Dayan was travelling around Asia trying to build on the international goodwill - at least in the non-Muslim world - that the treaty had generated. Israel was on a diplomatic sales mission, trying to strengthen its links with its few friends in Asia and forge new ones with countries that had traditionally been hostile.
But it was not until Mr Rubinstein's next visit to Asia in 1992, that some of what Dayan started finally came to fruition. By then he was travelling with the Prime Minister, Yitzhak Rabin, to establish full diplomatic relations with China.

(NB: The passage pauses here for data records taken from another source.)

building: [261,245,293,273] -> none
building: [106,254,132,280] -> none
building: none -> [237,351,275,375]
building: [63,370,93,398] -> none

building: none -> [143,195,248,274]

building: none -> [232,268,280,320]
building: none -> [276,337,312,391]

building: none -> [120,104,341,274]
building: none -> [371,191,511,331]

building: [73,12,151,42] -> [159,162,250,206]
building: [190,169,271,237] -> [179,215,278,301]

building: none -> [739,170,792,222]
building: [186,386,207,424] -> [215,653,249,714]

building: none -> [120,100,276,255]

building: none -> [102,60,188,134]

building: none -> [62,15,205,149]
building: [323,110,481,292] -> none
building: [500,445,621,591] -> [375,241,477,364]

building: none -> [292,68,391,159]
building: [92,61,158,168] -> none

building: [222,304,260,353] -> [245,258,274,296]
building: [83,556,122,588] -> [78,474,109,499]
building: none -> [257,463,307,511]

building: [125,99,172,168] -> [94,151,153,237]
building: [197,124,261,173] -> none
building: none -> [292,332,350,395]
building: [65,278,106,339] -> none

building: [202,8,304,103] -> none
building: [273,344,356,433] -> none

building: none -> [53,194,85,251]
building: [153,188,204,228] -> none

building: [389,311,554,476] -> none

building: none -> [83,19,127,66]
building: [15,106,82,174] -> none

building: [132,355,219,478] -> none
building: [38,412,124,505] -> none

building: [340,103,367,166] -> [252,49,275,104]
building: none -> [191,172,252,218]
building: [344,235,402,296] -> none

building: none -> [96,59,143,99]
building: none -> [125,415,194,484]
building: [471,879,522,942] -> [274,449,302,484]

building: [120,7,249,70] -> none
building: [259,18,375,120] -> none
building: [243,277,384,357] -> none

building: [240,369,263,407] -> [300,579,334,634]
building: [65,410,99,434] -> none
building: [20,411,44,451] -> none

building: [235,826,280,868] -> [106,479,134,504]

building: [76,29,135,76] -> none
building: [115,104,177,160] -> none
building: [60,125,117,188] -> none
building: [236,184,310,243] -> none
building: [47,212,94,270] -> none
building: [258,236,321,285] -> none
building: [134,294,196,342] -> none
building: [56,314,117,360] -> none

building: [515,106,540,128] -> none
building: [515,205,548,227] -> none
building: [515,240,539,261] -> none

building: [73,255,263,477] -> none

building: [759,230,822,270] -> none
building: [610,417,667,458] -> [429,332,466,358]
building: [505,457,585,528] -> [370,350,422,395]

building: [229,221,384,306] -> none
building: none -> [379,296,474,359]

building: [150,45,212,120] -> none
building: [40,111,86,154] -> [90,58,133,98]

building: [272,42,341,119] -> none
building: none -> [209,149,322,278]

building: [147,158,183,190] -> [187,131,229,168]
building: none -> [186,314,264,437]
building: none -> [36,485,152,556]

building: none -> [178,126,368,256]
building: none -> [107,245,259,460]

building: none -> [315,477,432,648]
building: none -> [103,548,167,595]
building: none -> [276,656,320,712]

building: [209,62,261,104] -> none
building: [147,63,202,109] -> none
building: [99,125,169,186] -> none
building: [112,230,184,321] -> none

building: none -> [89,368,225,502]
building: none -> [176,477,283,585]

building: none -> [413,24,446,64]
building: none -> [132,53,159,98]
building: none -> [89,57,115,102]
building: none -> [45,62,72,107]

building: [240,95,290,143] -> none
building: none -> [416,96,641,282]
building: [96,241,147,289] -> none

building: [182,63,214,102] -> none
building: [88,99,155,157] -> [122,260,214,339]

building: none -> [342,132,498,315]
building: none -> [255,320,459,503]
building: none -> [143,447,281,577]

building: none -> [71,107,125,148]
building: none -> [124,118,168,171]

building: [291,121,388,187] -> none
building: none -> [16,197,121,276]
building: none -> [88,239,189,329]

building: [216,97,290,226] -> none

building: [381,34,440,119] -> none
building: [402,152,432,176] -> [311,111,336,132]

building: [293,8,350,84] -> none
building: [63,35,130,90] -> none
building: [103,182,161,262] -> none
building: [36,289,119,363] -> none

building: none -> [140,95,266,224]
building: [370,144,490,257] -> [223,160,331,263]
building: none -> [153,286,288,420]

Perhaps Mr Rubinstein's crowning glory as a diplomat, however, was the signing of the peace treaty with Jordan in 1994, after leading the Israeli negotiating team for almost four years.
Both Dayan and Rabin are now dead, the latter assassinated by a Jewish religious fanatic opposed to the Oslo peace accords with the Palestinians, and Israel's new right-wing Government is less eager to force the pace of the peace process.
As a diplomat, civil servant and judge, Mr Rubinstein gives no indication of where he stands personally on Prime Minister Benjamin Netanyahu's approach.